Collected data
=== Begin Enclosure ===
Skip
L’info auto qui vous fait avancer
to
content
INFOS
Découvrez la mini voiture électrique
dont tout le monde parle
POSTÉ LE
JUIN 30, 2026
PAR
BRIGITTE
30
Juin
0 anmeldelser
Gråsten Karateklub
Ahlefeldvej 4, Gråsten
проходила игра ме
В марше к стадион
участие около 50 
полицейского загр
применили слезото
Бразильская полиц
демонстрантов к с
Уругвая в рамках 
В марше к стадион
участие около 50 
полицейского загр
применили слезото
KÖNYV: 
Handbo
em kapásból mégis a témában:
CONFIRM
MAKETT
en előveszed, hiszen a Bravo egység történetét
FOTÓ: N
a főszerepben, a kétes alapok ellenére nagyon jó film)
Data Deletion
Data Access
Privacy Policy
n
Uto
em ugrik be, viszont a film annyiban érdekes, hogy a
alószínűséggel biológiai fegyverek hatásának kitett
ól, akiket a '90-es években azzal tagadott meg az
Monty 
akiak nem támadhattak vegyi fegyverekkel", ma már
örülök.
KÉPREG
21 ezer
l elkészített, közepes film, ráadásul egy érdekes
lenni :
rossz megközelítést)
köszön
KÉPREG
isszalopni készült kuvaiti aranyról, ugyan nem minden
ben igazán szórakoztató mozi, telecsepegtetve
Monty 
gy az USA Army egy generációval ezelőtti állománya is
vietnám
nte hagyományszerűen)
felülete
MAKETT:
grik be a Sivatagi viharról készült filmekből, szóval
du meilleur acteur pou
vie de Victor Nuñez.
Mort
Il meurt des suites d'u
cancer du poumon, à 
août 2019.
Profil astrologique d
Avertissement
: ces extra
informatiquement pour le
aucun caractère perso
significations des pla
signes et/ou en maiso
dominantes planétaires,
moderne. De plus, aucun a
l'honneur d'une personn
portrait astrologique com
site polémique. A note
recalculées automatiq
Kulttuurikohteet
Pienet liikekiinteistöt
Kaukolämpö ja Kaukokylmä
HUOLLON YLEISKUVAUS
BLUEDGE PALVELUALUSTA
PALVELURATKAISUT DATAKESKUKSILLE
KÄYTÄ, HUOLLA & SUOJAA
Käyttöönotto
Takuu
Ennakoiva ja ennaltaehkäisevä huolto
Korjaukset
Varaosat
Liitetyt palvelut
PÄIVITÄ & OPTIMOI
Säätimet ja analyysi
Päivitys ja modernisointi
=== End Enclosure ===
WHAT IS BEING ASKED: Go through the entries. Report every line that contains the word "készült".

OUTPUT:
isszalopni készült kuvaiti aranyról, ugyan nem minden
grik be a Sivatagi viharról készült filmekből, szóval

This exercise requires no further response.